START DATASET

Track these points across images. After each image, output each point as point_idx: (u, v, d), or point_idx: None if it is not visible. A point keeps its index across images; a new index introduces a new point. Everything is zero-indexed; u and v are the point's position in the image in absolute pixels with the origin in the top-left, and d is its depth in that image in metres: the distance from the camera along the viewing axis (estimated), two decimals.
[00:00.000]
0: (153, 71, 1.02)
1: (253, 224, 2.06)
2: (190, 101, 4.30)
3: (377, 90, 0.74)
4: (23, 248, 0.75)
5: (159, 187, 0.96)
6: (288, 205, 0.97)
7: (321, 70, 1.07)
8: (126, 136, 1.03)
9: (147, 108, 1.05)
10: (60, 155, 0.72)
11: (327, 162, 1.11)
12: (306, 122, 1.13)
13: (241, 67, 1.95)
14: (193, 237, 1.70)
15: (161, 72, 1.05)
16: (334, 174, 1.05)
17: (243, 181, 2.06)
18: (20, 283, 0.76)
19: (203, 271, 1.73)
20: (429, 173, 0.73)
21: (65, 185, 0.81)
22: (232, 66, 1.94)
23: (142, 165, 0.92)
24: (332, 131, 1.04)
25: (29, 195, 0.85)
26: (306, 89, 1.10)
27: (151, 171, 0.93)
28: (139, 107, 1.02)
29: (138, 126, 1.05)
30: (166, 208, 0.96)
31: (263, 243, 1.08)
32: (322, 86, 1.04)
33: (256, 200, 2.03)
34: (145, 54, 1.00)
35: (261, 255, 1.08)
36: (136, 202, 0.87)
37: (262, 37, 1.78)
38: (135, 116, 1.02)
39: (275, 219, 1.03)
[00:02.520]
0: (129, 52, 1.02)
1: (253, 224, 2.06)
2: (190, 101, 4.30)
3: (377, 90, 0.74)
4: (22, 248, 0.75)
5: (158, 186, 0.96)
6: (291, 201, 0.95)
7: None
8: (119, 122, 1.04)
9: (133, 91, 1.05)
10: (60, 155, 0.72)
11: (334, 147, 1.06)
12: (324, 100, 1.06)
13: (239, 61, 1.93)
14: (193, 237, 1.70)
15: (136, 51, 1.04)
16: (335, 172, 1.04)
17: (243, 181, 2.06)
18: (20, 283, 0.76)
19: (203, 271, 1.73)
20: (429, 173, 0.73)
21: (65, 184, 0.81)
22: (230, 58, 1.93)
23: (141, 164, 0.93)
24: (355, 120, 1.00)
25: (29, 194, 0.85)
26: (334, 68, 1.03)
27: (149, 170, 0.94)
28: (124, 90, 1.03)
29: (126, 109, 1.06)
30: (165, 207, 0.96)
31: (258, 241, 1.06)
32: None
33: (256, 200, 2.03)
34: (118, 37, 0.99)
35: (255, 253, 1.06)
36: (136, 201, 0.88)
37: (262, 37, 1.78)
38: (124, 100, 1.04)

END DATASET

(WHAT TO WORK ON) Set down exactly the lines of the material above from the one with "29: (138, 126, 1.05)" through the end. Include both ends and nothing else.

(RESPONSE AREA)
29: (138, 126, 1.05)
30: (166, 208, 0.96)
31: (263, 243, 1.08)
32: (322, 86, 1.04)
33: (256, 200, 2.03)
34: (145, 54, 1.00)
35: (261, 255, 1.08)
36: (136, 202, 0.87)
37: (262, 37, 1.78)
38: (135, 116, 1.02)
39: (275, 219, 1.03)
[00:02.520]
0: (129, 52, 1.02)
1: (253, 224, 2.06)
2: (190, 101, 4.30)
3: (377, 90, 0.74)
4: (22, 248, 0.75)
5: (158, 186, 0.96)
6: (291, 201, 0.95)
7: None
8: (119, 122, 1.04)
9: (133, 91, 1.05)
10: (60, 155, 0.72)
11: (334, 147, 1.06)
12: (324, 100, 1.06)
13: (239, 61, 1.93)
14: (193, 237, 1.70)
15: (136, 51, 1.04)
16: (335, 172, 1.04)
17: (243, 181, 2.06)
18: (20, 283, 0.76)
19: (203, 271, 1.73)
20: (429, 173, 0.73)
21: (65, 184, 0.81)
22: (230, 58, 1.93)
23: (141, 164, 0.93)
24: (355, 120, 1.00)
25: (29, 194, 0.85)
26: (334, 68, 1.03)
27: (149, 170, 0.94)
28: (124, 90, 1.03)
29: (126, 109, 1.06)
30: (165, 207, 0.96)
31: (258, 241, 1.06)
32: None
33: (256, 200, 2.03)
34: (118, 37, 0.99)
35: (255, 253, 1.06)
36: (136, 201, 0.88)
37: (262, 37, 1.78)
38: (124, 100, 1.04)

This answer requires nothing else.